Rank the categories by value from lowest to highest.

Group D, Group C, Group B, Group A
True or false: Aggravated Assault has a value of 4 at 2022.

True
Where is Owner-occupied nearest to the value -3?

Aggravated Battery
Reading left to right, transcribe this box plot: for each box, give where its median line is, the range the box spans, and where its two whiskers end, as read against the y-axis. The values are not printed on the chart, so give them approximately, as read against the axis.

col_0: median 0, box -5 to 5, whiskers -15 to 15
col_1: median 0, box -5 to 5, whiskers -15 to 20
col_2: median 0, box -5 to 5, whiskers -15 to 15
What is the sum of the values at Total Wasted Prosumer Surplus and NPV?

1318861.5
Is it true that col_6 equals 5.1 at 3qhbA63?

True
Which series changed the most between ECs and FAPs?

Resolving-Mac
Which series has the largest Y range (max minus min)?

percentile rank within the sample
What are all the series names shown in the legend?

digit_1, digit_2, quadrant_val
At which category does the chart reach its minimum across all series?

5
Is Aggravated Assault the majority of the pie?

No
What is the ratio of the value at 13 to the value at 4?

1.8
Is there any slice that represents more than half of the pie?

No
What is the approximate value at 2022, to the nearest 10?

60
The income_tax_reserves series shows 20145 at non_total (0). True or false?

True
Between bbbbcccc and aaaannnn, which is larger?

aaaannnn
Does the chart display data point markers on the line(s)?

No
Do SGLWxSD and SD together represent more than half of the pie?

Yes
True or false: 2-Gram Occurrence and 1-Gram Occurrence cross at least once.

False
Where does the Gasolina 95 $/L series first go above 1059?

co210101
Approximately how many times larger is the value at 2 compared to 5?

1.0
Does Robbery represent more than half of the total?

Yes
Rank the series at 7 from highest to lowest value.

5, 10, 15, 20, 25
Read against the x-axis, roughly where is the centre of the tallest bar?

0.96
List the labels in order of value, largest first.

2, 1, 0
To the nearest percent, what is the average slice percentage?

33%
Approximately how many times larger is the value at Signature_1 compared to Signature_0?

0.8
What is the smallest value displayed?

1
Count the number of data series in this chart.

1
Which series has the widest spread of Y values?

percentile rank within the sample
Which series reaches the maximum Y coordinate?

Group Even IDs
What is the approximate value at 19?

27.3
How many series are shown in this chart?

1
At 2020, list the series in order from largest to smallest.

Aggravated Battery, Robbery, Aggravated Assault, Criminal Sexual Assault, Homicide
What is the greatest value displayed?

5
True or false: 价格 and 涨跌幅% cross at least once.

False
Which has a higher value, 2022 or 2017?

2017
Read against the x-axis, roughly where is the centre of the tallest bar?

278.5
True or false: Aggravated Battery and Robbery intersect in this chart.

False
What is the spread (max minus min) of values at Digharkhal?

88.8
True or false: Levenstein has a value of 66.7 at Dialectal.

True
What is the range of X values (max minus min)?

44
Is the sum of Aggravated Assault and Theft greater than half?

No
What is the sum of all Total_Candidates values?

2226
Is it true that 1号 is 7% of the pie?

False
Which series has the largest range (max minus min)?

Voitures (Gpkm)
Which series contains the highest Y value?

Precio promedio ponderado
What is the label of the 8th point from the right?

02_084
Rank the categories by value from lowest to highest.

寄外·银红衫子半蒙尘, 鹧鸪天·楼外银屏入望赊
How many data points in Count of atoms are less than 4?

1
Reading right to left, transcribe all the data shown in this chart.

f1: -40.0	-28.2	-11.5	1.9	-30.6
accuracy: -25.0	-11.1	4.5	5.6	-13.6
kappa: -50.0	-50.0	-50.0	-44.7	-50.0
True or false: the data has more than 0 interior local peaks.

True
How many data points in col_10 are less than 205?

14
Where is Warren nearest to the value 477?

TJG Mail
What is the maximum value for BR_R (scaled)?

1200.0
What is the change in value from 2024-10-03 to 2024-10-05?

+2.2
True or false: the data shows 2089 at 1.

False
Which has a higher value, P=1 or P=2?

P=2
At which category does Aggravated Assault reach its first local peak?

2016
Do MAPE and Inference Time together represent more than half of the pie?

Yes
· · ·
Exercise aim → Gather every line of the data above that contains the string "larger", matching case exactly.

Answer to this task →
Between bbbbcccc and aaaannnn, which is larger?
Approximately how many times larger is the value at 2 compared to 5?
Approximately how many times larger is the value at Signature_1 compared to Signature_0?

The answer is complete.